De acordo com dados da Agraer, os principais importadores de mel brasileiro são a Alemanha, Estados Unidos, Japão, França e Reino Unido. As compras internacionais estão ao redor de 300 mil ton/ano. Tanta procura incentiva os apicultores a irem atrás do associativismo como forma de fortalecer a produção e atender o mercado consumidor.
Mel do cerrado
Atualmente, o Mato Grosso do Sul ocupa a 10ª posição na produção de mel no Brasil, com uma produção calculada em torno de 830 toneladas/ano.
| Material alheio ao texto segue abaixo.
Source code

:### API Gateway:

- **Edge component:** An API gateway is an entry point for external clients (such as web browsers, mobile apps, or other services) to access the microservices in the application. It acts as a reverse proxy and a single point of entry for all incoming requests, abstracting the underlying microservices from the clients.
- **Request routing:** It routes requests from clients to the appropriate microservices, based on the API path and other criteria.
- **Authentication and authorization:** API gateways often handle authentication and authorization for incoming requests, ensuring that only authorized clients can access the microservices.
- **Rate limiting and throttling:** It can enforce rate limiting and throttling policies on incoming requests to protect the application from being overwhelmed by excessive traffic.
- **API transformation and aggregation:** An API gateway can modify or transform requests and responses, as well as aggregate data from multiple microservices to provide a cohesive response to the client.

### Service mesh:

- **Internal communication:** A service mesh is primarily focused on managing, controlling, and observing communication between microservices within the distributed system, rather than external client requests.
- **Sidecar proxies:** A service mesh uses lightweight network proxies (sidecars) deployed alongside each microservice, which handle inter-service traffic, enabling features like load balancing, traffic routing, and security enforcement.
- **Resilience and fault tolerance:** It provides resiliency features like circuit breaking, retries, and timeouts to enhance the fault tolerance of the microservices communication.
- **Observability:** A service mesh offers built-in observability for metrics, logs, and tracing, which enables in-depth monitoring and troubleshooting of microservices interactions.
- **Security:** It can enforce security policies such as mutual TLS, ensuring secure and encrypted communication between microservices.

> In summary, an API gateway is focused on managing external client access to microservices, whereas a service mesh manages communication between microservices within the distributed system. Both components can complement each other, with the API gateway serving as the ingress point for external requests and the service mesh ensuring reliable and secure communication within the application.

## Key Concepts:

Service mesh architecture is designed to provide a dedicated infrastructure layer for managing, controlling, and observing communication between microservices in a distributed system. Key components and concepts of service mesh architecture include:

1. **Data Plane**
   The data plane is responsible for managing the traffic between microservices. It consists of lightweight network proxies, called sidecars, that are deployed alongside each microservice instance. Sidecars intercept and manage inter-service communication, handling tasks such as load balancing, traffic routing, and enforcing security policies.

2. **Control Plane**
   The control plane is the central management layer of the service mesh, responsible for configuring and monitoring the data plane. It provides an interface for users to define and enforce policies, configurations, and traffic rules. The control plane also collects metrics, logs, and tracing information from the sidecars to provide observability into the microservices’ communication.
O cenário estadual comporta 715 apicultores, sendo 500 cadastrados na Iagro – Agência Estadual de Defesa Sanitária Animal e Vegetal Governo do Estado de Mato Grosso do Sul.
Os três primeiros lugares no ranking nacional ficam, respectivamente, para o Paraná (6,29 mil toneladas/ano), Rio Grande do Sul (4,96 mil toneladas/ano) e Bahia (4,60 mil toneladas/ano).
Calcula-se que haja em torno de 21 mil colmeias em todo o nosso estado e 42 associações. Agregue a estes números, também, os 19 entrepostos, pontos importantes de armazenagem e cuidados do mel para que esteja apto ao consumo humano. Ao todo, são 10 entrepostos municipais, 7 unidades estaduais e 2 de serviço de Inspeção Federal (SIF).
O trabalho que envolve diferentes instituições para desenvolver a certificação “Mel do Pantanal”, conhecida tecnicamente como IG (Identificação Geográfica) é outro chamariz para alcançar o mercado internacional e aprimorar as tecnologias adotadas pela apicultura do Mato Grosso do Sul.Para alavancar a produção local, a Agraer vem ao longo dos anos investindo no eixo da apicultura através de cursos, acompanhamentos nos apiários, elaboração de projetos e repasse de equipamentos via governo do Estado. Tanto que, no ano de 2015, foram repassados R$ 350 mil para aquisição de equipamentos (centrífuga, mesa desoperculadora, máquina de sachê) e custos com treinamento para a formação de um entreposto em Aquidauana. O local presta serviços para outras 9 cidades: Anastácio, Guia Lopes, Jardim, Maracaju, Nioaque, Miranda, Corumbá, Coxim e Nova Andradina.
Apesar dos desafios e oscilações de preço, todo o cenário já descrito acima somado a crescente prática da apicultura migratória, nos faz acreditar que o futuro é promissor para a apicultura brasileira.
A apicultura móvel ou migratória atende as necessidades de polinização dos pomares e culturas para a produção de sementes e frutas. O Brasil, por ser um dos principais produtores de alimentos do mundo, não pode desconsiderar a participação das abelhas para garantir a produção de uma extensa cartela de alimentos.
A representatividade das abelhas está tão interligada a produção agrícola que os profissionais ou curiosos no assunto podem visitar a página da campanha “Sem Abelha Sem Alimentos” também conhecida como “Bee Or Not To Be”, uma referência à conhecida frase do poeta inglês Shakespeare. Lá, é possível conferir um pouco da grande importância da preservação desse pequenino inseto seja para o meio ambiente como para o nosso deleite nas prateleiras dos mercados, farmácias e feiras livres que comercializam o mel e seus derivados.